What is my Personal Net Worth?

What is my net worth

The central metric of your personal finance is your personal net worth. All of the advice you receive, from the money tips to any personal loans, should consider this central metric.

Calculating Your Net Worth

The first step to knowing your net worth is to understand how to calculate it.

1. List all of your assets. Assets include homes, cars, retirement savings, all bank accounts and stocks. Smaller assets are usually not included.
2. Estimate the value of any assets that do not have an obvious value, like your home. Kelley Blue Book is a good resource for cars and Accury provides accurate house values.
3. List all of your debts. Any credit card balances that you hold, emergency cash loans, student loans and auto loans are in play here.
4. Simply subtract your assets from your liabilities. The number that you get here is your net worth.

What Does Your Personal Net Worth Really Mean?

After calculating your net worth, you must also understand exactly what net worth means and what it does not. This will keep you from wrongfully applying the calculations that you have just finished.

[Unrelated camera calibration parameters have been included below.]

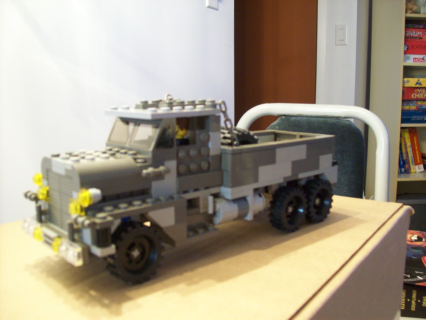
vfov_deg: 39.6
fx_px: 443
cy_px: 160
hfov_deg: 51.4
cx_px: 213
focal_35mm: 36
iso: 177
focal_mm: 6
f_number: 2.7
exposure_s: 1/8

Your net worth does not give a complete picture of your financial health. You can actually have a negative net worth with a high income and be perfectly fine. The trend line of your net worth is also very important. Is it going up over time, or is it going down? This may be even more important than the actual number that is in your net worth box.

For instance, if you have a net worth of $-50,000, but your income is $100,000 and you have a low interest mortgage and a healthy 401(k), you are doing much better than a person with a $10,000 net worth and a $25,000 salary.

Keeping this in mind, keeping cold hard cash just to boost your net worth can be a mistake. The interest rates in banks are extremely low, and in many cases do not even outpace inflation. Keeping cash in a savings account actually reduces your net worth over time. Compare this to a person who takes his cash and invests it in a business that does not pay off for five years or so. The second person’s net worth is lower today, but it will be much higher five years from now.

It is also very important to consider the depreciation and the asset bearing capabilities of the property that you own. For instance, cars depreciate very rapidly as an asset. They also provide very little opportunity to create more net worth for you. Houses, on the other hand, tend to go up in value over time. They can also be used as an asset creation tool and collateral for personal loans.

Following the best practices above with respect to your net worth will ensure a better financial future for yourself and for your family. Keep your ear to the street for the best practices of the future, because the path to money is always changing!